En 1994, Michel, représentant de la troisième génération de Garrigue aux commandes de la Maison Darricau, décide d'en faire un "pur player" du chocolat.
"Nous tournions en rond avec la pâtisserie et le salon de thé, et puis piloter l'entreprise qui comptait 15 salariés, c'était devenu trop chronophage, je n'avais plus de temps à consacrer à la créativité. Or, avec le chocolat, le champ des possibles est infini", souligne Michel Garrigue. "Je ne regrette pas du tout ce recentrage de la société sur le chocolat", assure celui qui, aujourd'hui, officialise le passage de relais de l'entreprise qui compte 6 salariés toute l'année, 12 au moment des fêtes de fin d'année, à la prochaine génération, Clément, 24 ans.
Rayon des sushis ? Non, création chocolatière de la Maison Darricau !
Son père a toujours résisté à l'envie d'ouvrir des succursales, voire de créer une franchise Darricau :
Clément, lui, mûrit déjà des projets de développement pour la société qui génère 420.000 € de chiffre d'affaires annuel (réalisé à 30% à Pâques, et à 50% à Noël) .

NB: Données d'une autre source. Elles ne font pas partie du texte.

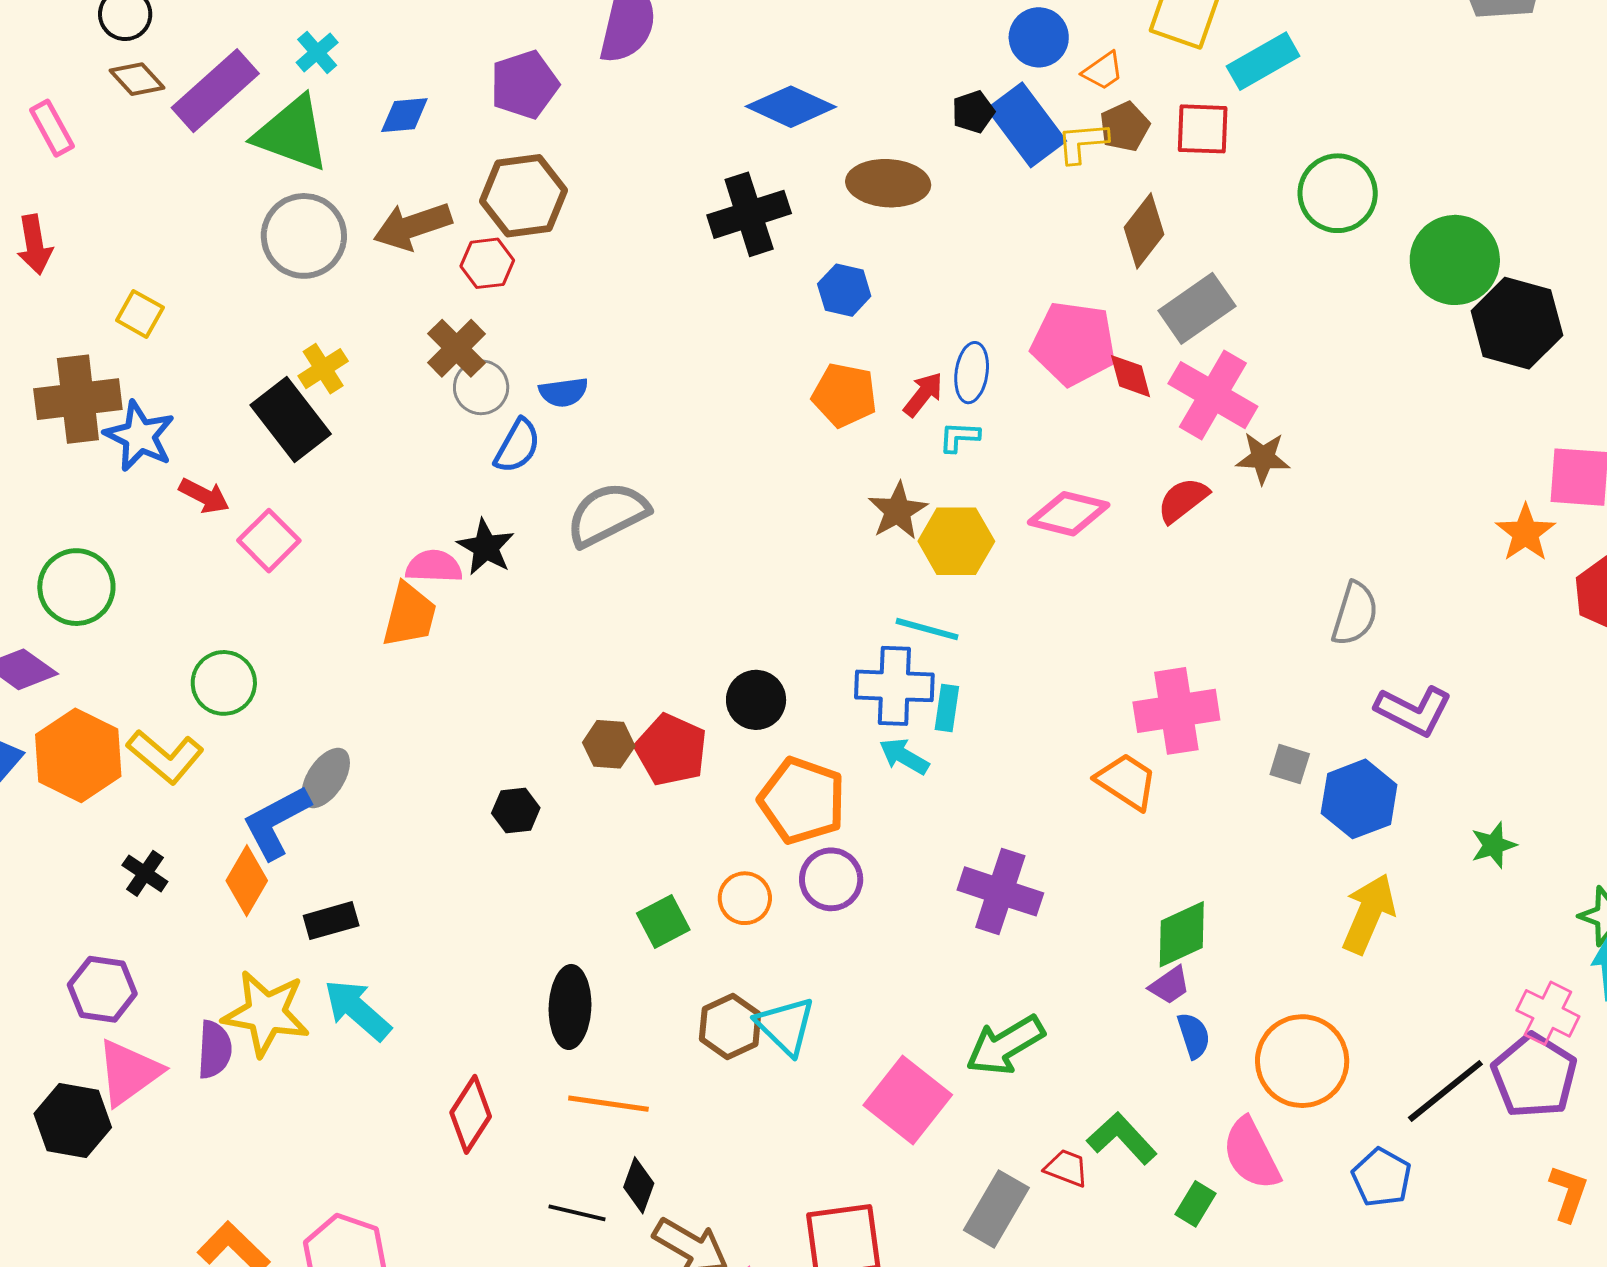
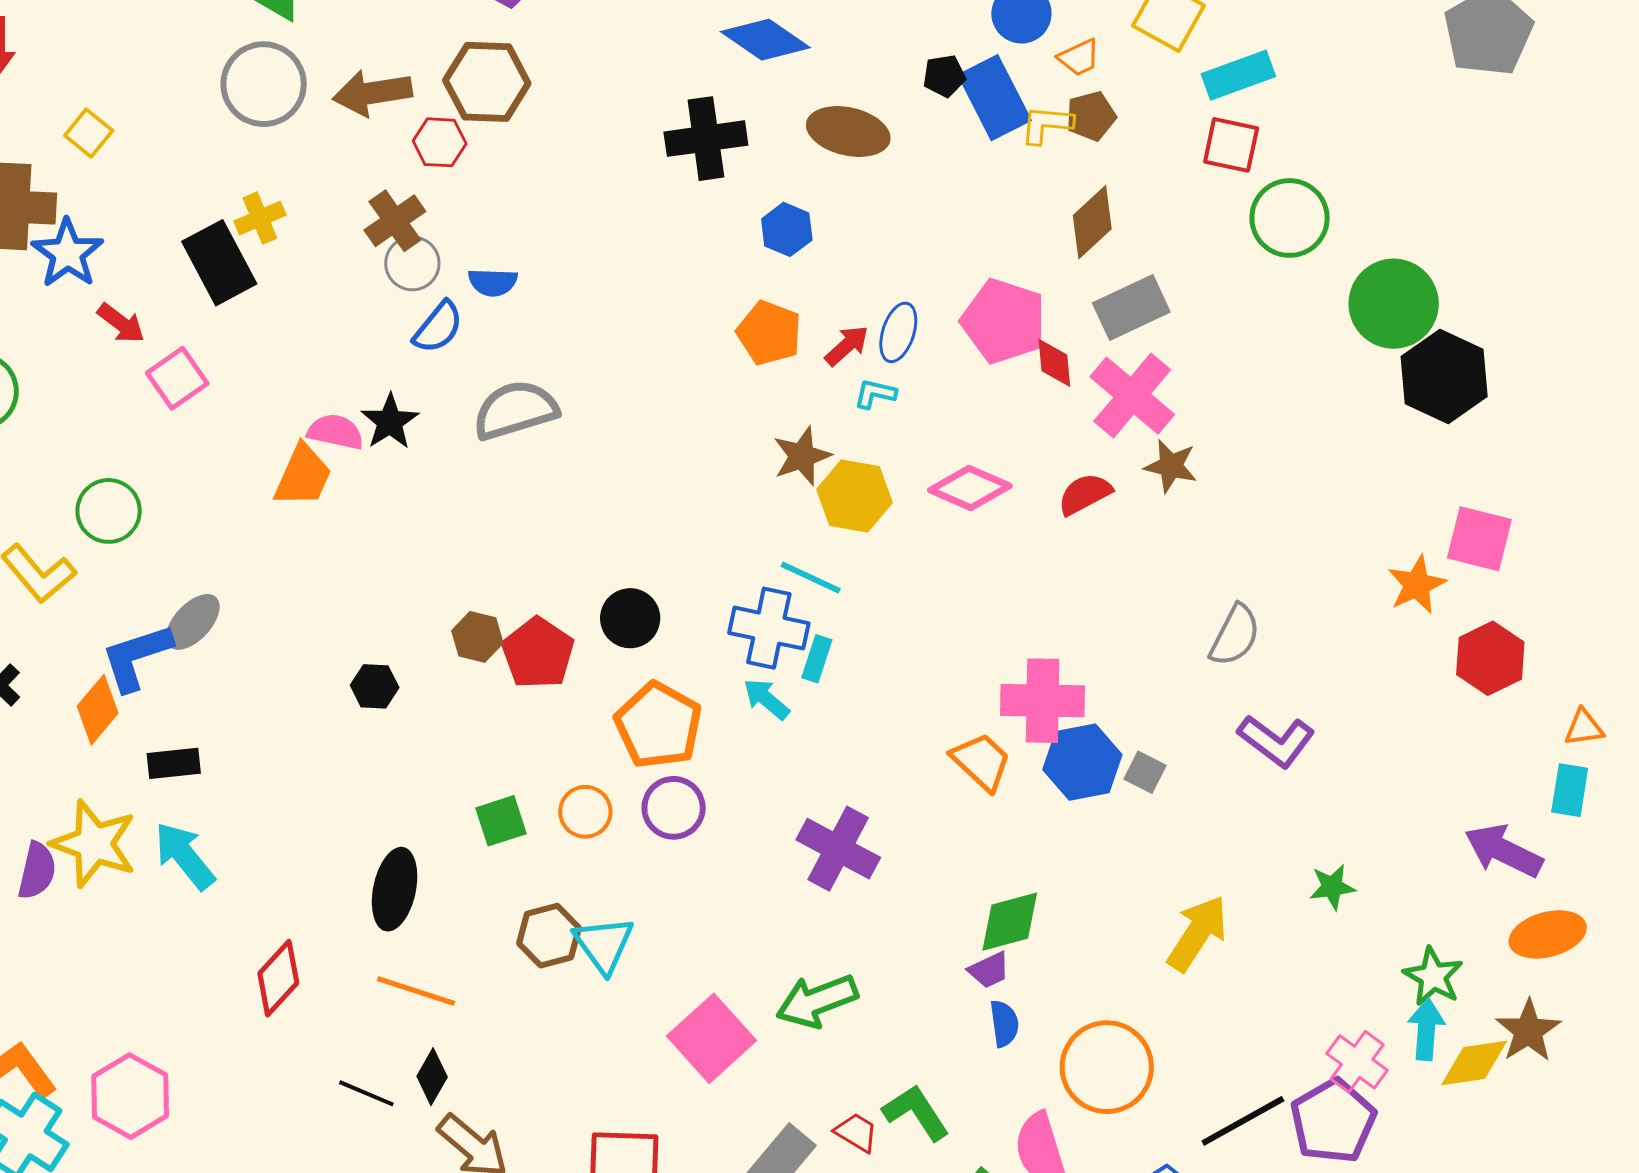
red square: (1203, 129) -> (1231, 145), moved
blue hexagon: (1359, 799) -> (1082, 762), moved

Diplômé d'une école de design bordelaise (ECV), Clément compte laisser libre court à sa créativité pour revisiter régulièrement la collection des chocolats Darricau. "Nous sortons 3 à 4 nouveaux chocolats par an, souligne le père. Mais sous l'impulsion de Clément, l'innovation ne sera pas seulement sur le goût, mais également sur la forme."
Ce qui ne devrait pas changer, c'est la rigueur des artisans chocolatiers en matière de sourcing. "Nous avons remis à plat tout notre approvisionnement pour le faire monter en gamme. Nous avons aujourd'hui les partenaires, assembleurs, qui nous fournissent le meilleur du cacao."
Et Michel Garrigue de conclure : "Nous, Darricau, ne prétendons pas refaire le monde du chocolat. Nous nous contentons de recentrer notre métier sur l'essentiel : le goût du chocolat."